Financial Executive Women executive director Alex Tullio told ifa the group was getting consistent queries from members around how to best engage with team members as the advice industry transitioned to work from home during the coronavirus crisis.
“From a leader perspective, the challenge is how you still check in with your team and be an empathetic leader and pick up on the nuances of how people are doing through technology,” Ms Tullio said.
“We have been offering tips around how to get beyond surface level communications and really check on the team, because people have different levels of comfort on video so you need to be able to get beyond the more extroverted people who are happy to put their hand up and say they’re finding it challenging.”
Ms Tullio, who previously held executive roles at Bendigo Bank, IOOF and Consultum Financial Advisers, said given employees were isolated from family and friends on top of working from home, they needed extra communication from managers to allow them to feel connected and maintain productivity.
“People are craving connection and communication, so for leaders you can do the big live stream to all your staff and do it for different teams, or do something like an ‘ask me anything’ session,” she said.
“Even though the communication probably feels like you’re going overboard, people are really craving it.”

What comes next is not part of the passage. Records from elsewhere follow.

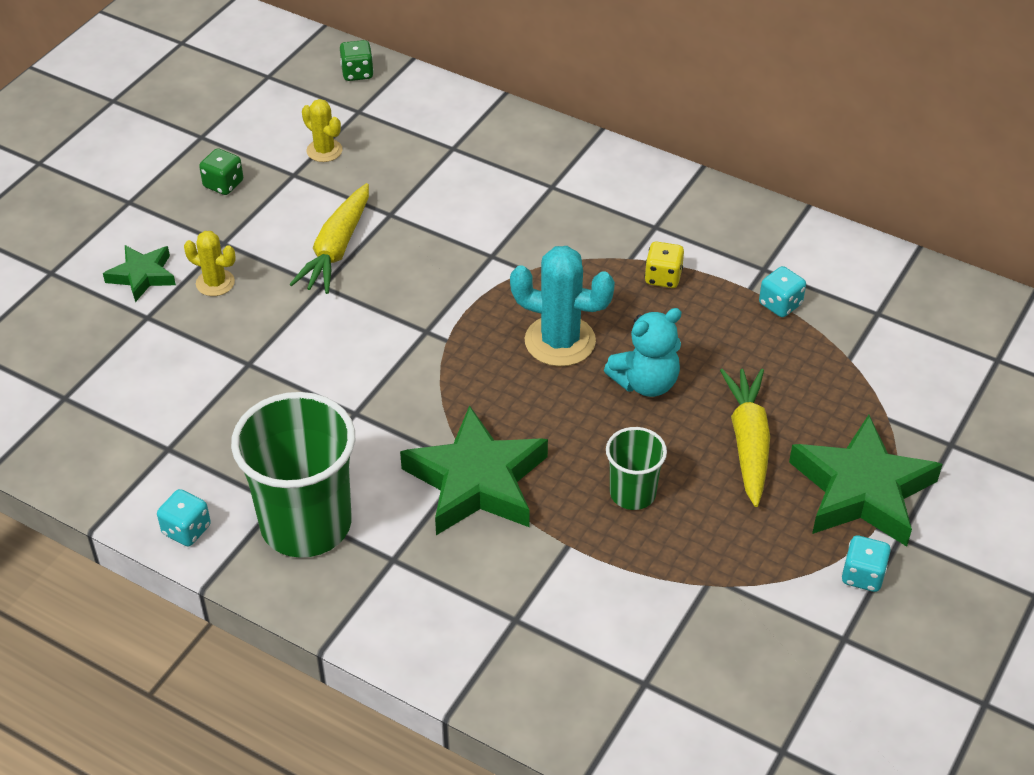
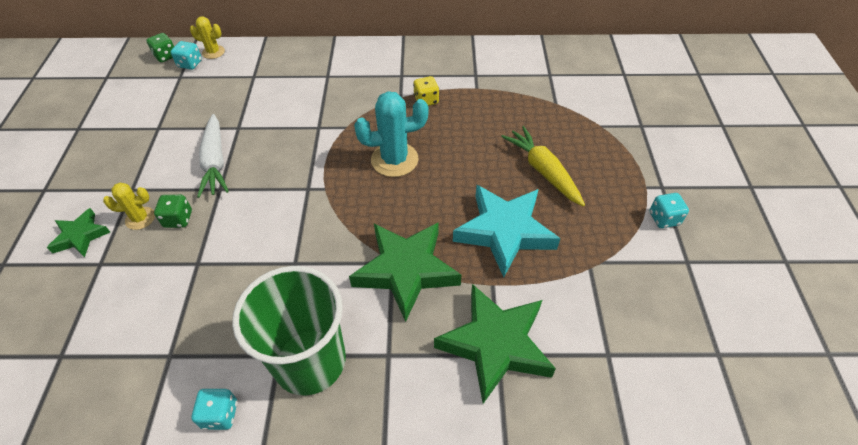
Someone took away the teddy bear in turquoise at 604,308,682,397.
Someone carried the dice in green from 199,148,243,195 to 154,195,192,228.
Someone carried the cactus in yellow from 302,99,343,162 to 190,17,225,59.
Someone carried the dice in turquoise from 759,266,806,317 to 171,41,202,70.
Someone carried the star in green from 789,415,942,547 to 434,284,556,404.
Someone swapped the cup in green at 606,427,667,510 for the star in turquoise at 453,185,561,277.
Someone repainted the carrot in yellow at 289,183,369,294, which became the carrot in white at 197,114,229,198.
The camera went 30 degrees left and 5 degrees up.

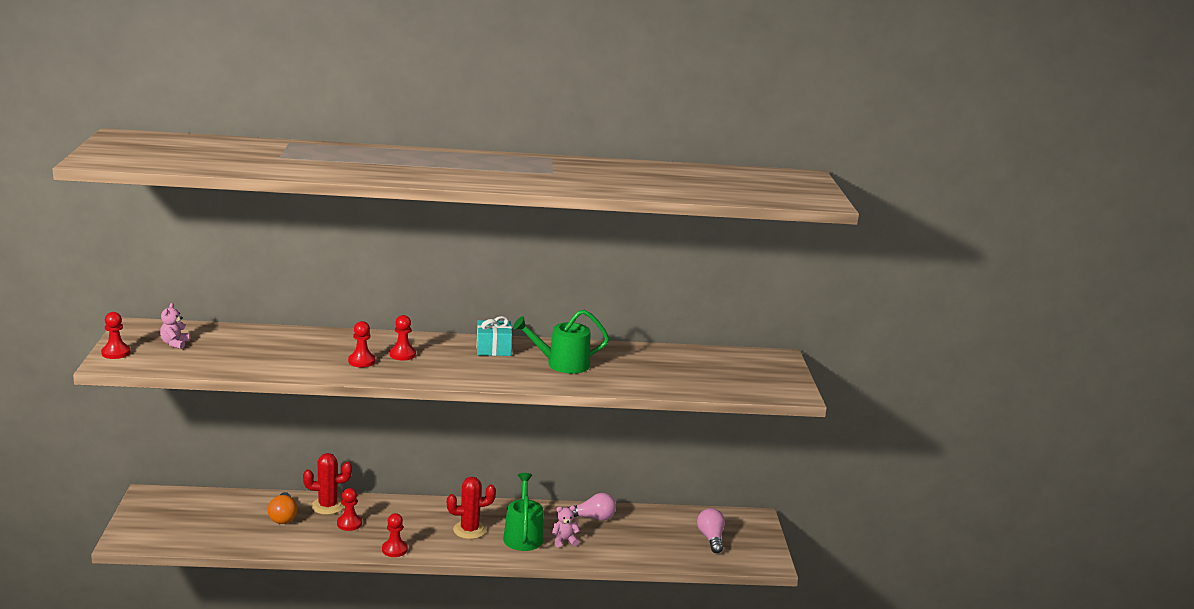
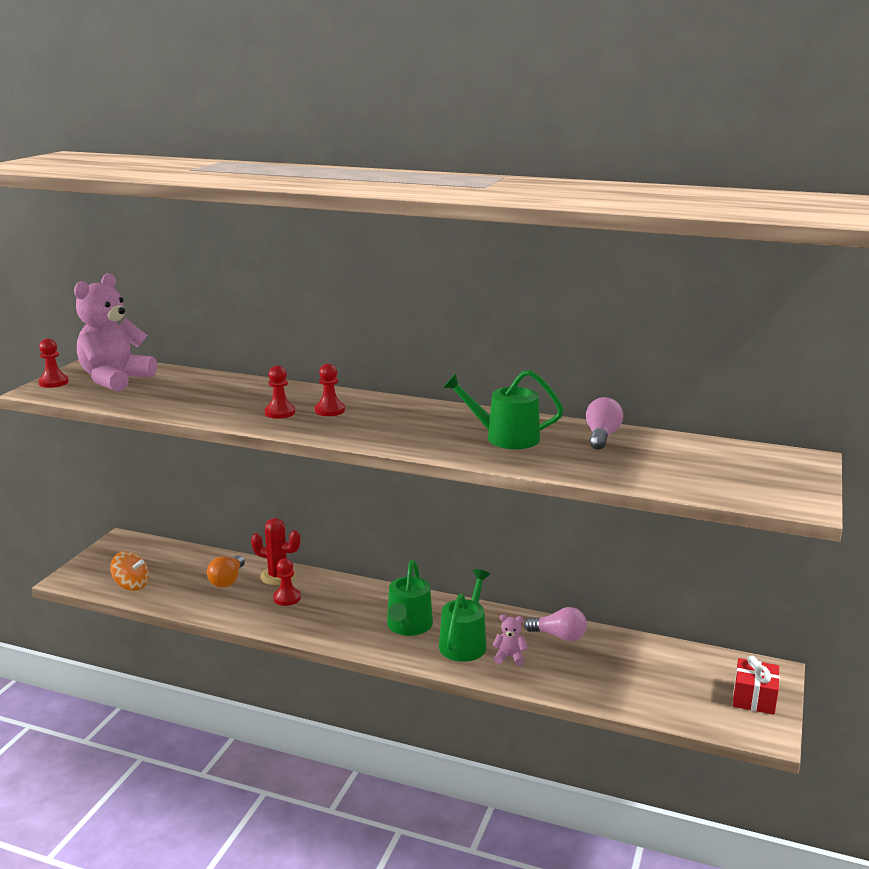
Someone took away the pawn in red at 382,513,408,557.
Someone took away the gift in turquoise at 477,316,512,356.
Someone put down the spinning top in orange at 110,551,149,591.
Someone put down the gift in red at 733,656,780,715.
Someone carried the light bulb in pink from 697,508,725,553 to 586,397,623,450.
Someone swapped the cactus in red at 447,477,496,539 for the watering can in green at 387,560,433,636.
Someone scaled the teddy bear in pink at 160,303,190,349 by 2.39.
The camera went 25 degrees right and 0 degrees up.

Ms Tullio said while principals did not want to feel as if they were micro managing their staff, it was important to have clear goals in place for employees to work towards, with some understanding that flexibility would be needed for things like caring for family.
“We’ve had a few of our members ask about the difference between micromanaging and checking in, and my advice would be that you’ve got to trust your people, trust that they are doing the right thing even when you can’t see them,” she said.
“It’s not about micromanaging because you’ll drive yourself and them mad – be clear about what are the measures of success.”
Ms Tullio added that the idea of focusing on outcomes rather than hours worked had been a key theme of the group’s ongoing digital events, which had seen executives such as Iress’ Tizzy Vigilante and OneVue’s Connie Mckeage provide leadership tips to members through the crisis.